• _Prompt_: Go through the entries below and collect each line with the string "white" in it.

(Photos with located objects)
========

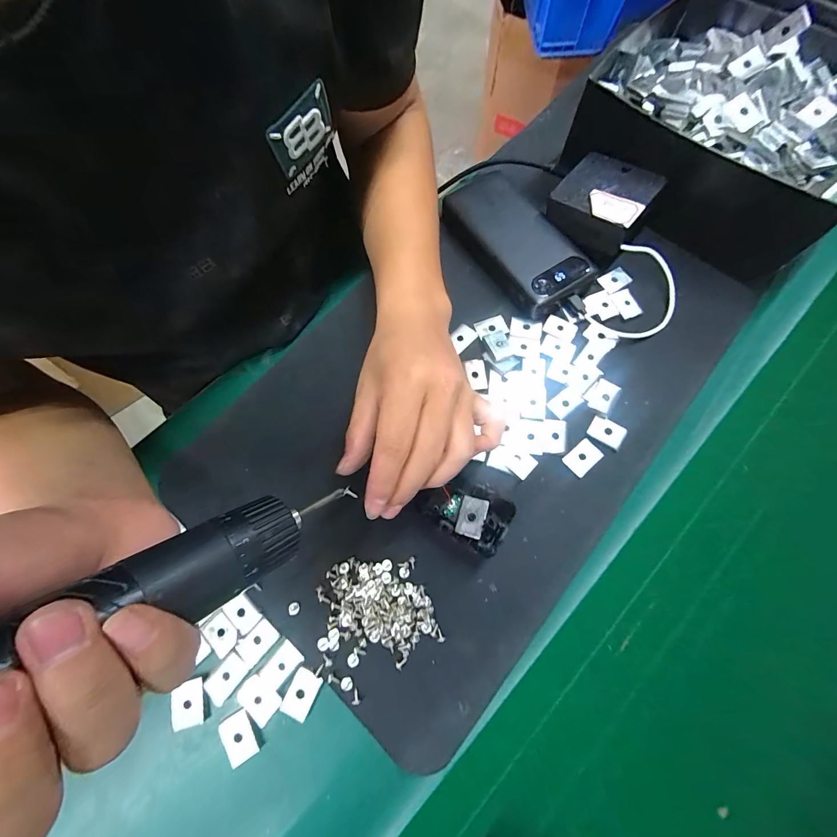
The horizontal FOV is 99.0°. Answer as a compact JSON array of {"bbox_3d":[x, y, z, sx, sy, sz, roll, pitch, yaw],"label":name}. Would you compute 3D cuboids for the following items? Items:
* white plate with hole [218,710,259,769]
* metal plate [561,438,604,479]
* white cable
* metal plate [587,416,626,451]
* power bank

========

• _Finished exercise_:
* white plate with hole [218,710,259,769]
* white cable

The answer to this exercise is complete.